A sessão de criação da CPI serviu como aperitivo do que pode vir, se a investigação realmente for adiante. O senador Flávio Bolsonaro anunciou que fez uma representação na Procuradoria Geral da República contra o ministro da Justiça, Flávio Dino, acusando-o de ter acesso a informações sigilosas dos inquéritos da Polícia Federal. Dino se tornou o principal alvo da bancada oposicionista. “Será que isso não é interferência na Polícia Federal? Será que não há um direcionamento em função de o Flávio Dino divulgar informações? Então, é fundamental que a CPMI possa vir para que possamos botar luz sobre aquilo que possa estar sendo omitido nesse inquérito”, disse.
O tom dos bolsonaristas é de provocação, como mostrou Nikolas Ferreira (PL-MG): “Se for para falar de investigados sobre terrorismo, realmente vocês são especialistas. Parabéns ao PT. Se for falar aqui de investigação, vamos levantar a lista da Odebrecht, vamos falar somente em codinomes: lindinho, amante, escritor, montanha. Tomem cuidado que eu tenho certeza que a verdade será apurada. Doa a quem doer, a verdade do dia 8 irá aparecer.”
O lado governista aderiu à tática de confronto. “Essa CPI vai ser um tiro no pé de Vossas Excelências. Nós vamos atrás dos financiadores. Vai haver deputado aqui cassado”, rebateu o deputado Lindberg Farias (PT-RJ), um dos prováveis integrantes da comissão. “Ora, eu sei que os senhores querem recuar. Nós não vamos recuar. Essa CPI vai ser importantíssima para o país. Eu tenho certeza de que, ao final dela, o Brasil vai saber que o autor intelectual, quem organizou os atos de 8 de janeiro, foi o ex-presidente Jair Messias Bolsonaro.”
Guilherme Boulos (PSOL-SP) arrematou: “Eu estava achando que essa CPMI era inútil, porque daria voz para delirantes, enquanto queremos discutir reforma tributária, geração de emprego, desenvolvimento e reconstrução do país.
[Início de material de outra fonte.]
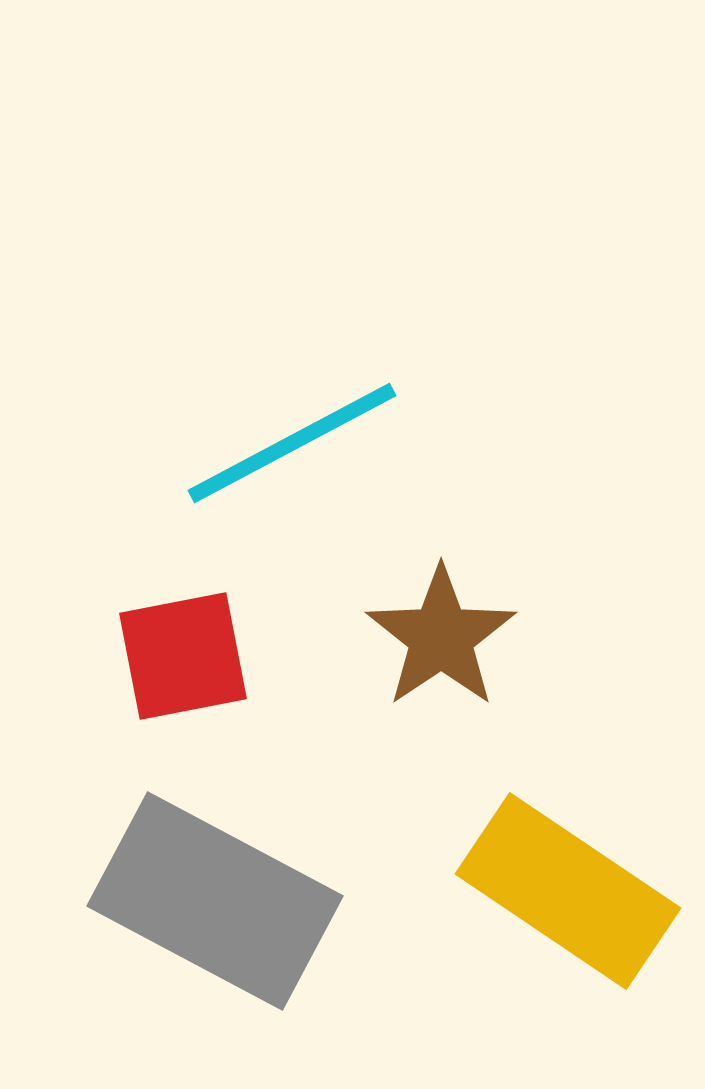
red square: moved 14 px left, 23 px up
Mas, agora, eu estou gostando dessa CPMI. Eu quero ver quando nós chamarmos o ‘Seu’ Bolsonaro para depor, para explicar os encontros dele lá em Orlando com Anderson Torres; quando chamarmos o Carluxo para a CPMI; quando chamarmos o Anderson Torres.”
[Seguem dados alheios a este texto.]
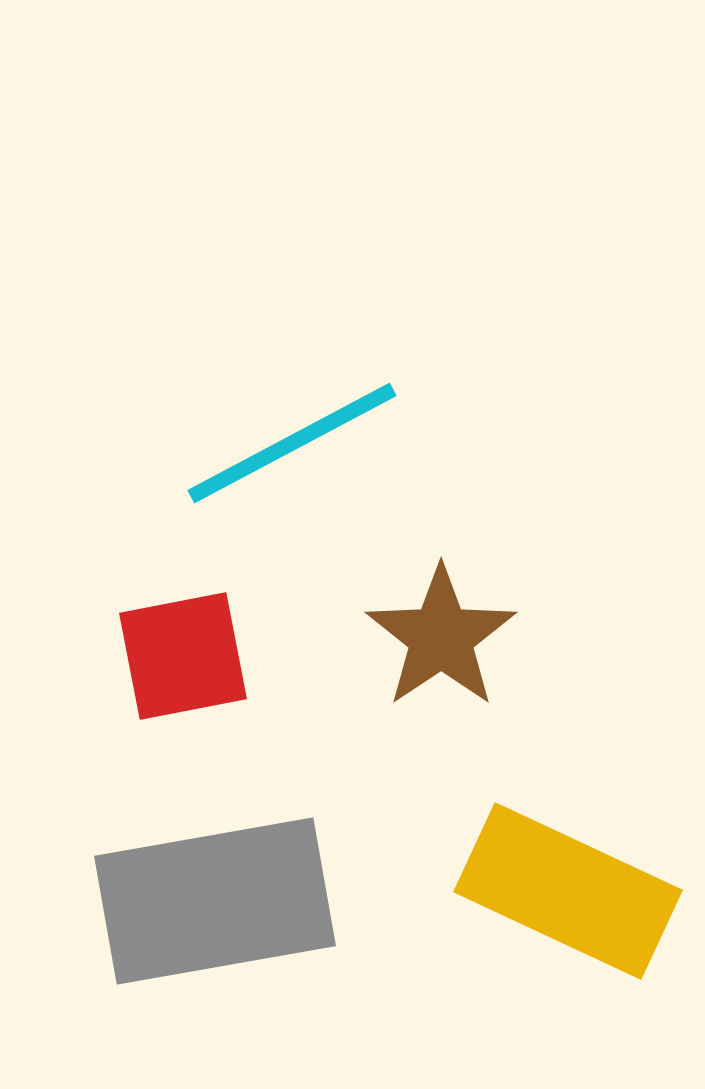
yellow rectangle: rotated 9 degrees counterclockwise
O show pode começar na semana que vem, caso se chegue a um acordo para a escalação dos 32 titulares e 32 suplentes. Parlamentares não escolhidos são livres para participar e fazer perguntas — basta lembrar de Simone Tebet na CPI da Covid. Até lá, a oposição terá tempo para ver que pode ter caído na própria armadilha. Líder do governo, o senador Jaques Wagner (PT-BA) avisou: “A CPI é contra quem a propôs. Mas um dia eles vão descobrir.”